Study material START
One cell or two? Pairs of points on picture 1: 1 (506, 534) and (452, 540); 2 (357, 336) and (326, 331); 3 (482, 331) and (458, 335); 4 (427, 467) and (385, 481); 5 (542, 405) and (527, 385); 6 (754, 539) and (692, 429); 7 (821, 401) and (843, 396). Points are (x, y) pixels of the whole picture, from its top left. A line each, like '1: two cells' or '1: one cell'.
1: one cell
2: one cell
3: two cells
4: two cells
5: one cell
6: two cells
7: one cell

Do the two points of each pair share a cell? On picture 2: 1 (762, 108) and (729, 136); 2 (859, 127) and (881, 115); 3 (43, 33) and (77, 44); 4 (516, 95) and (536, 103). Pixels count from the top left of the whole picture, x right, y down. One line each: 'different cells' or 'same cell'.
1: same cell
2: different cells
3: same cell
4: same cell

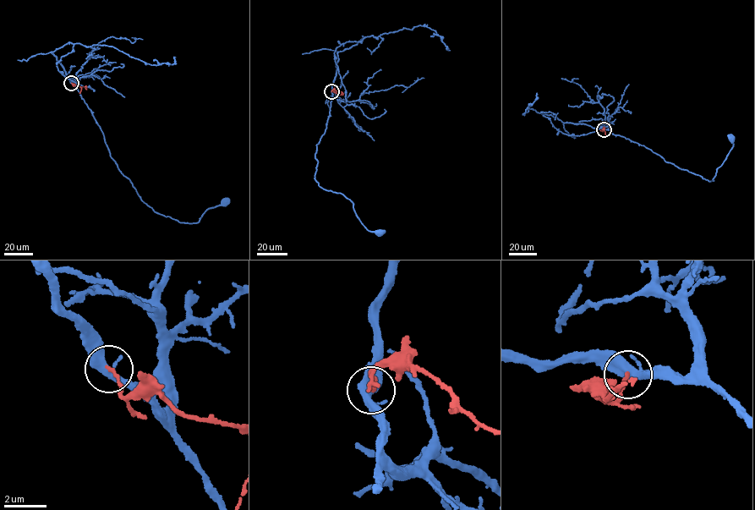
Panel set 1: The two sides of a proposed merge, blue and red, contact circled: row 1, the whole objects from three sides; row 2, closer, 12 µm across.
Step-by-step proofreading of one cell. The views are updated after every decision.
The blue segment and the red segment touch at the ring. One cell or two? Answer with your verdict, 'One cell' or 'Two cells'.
Two cells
Study material END
Task to complete: From the first line to the last, copy the records above exactly and drop any pictures.

Task response:
One cell or two? Pairs of points on picture 1: 1 (506, 534) and (452, 540); 2 (357, 336) and (326, 331); 3 (482, 331) and (458, 335); 4 (427, 467) and (385, 481); 5 (542, 405) and (527, 385); 6 (754, 539) and (692, 429); 7 (821, 401) and (843, 396). Points are (x, y) pixels of the whole picture, from its top left. A line each, like '1: two cells' or '1: one cell'.
1: one cell
2: one cell
3: two cells
4: two cells
5: one cell
6: two cells
7: one cell

Do the two points of each pair share a cell? On picture 2: 1 (762, 108) and (729, 136); 2 (859, 127) and (881, 115); 3 (43, 33) and (77, 44); 4 (516, 95) and (536, 103). Pixels count from the top left of the whole picture, x right, y down. One line each: 'different cells' or 'same cell'.
1: same cell
2: different cells
3: same cell
4: same cell

Panel set 1: The two sides of a proposed merge, blue and red, contact circled: row 1, the whole objects from three sides; row 2, closer, 12 µm across.
Step-by-step proofreading of one cell. The views are updated after every decision.
The blue segment and the red segment touch at the ring. One cell or two? Answer with your verdict, 'One cell' or 'Two cells'.
Two cells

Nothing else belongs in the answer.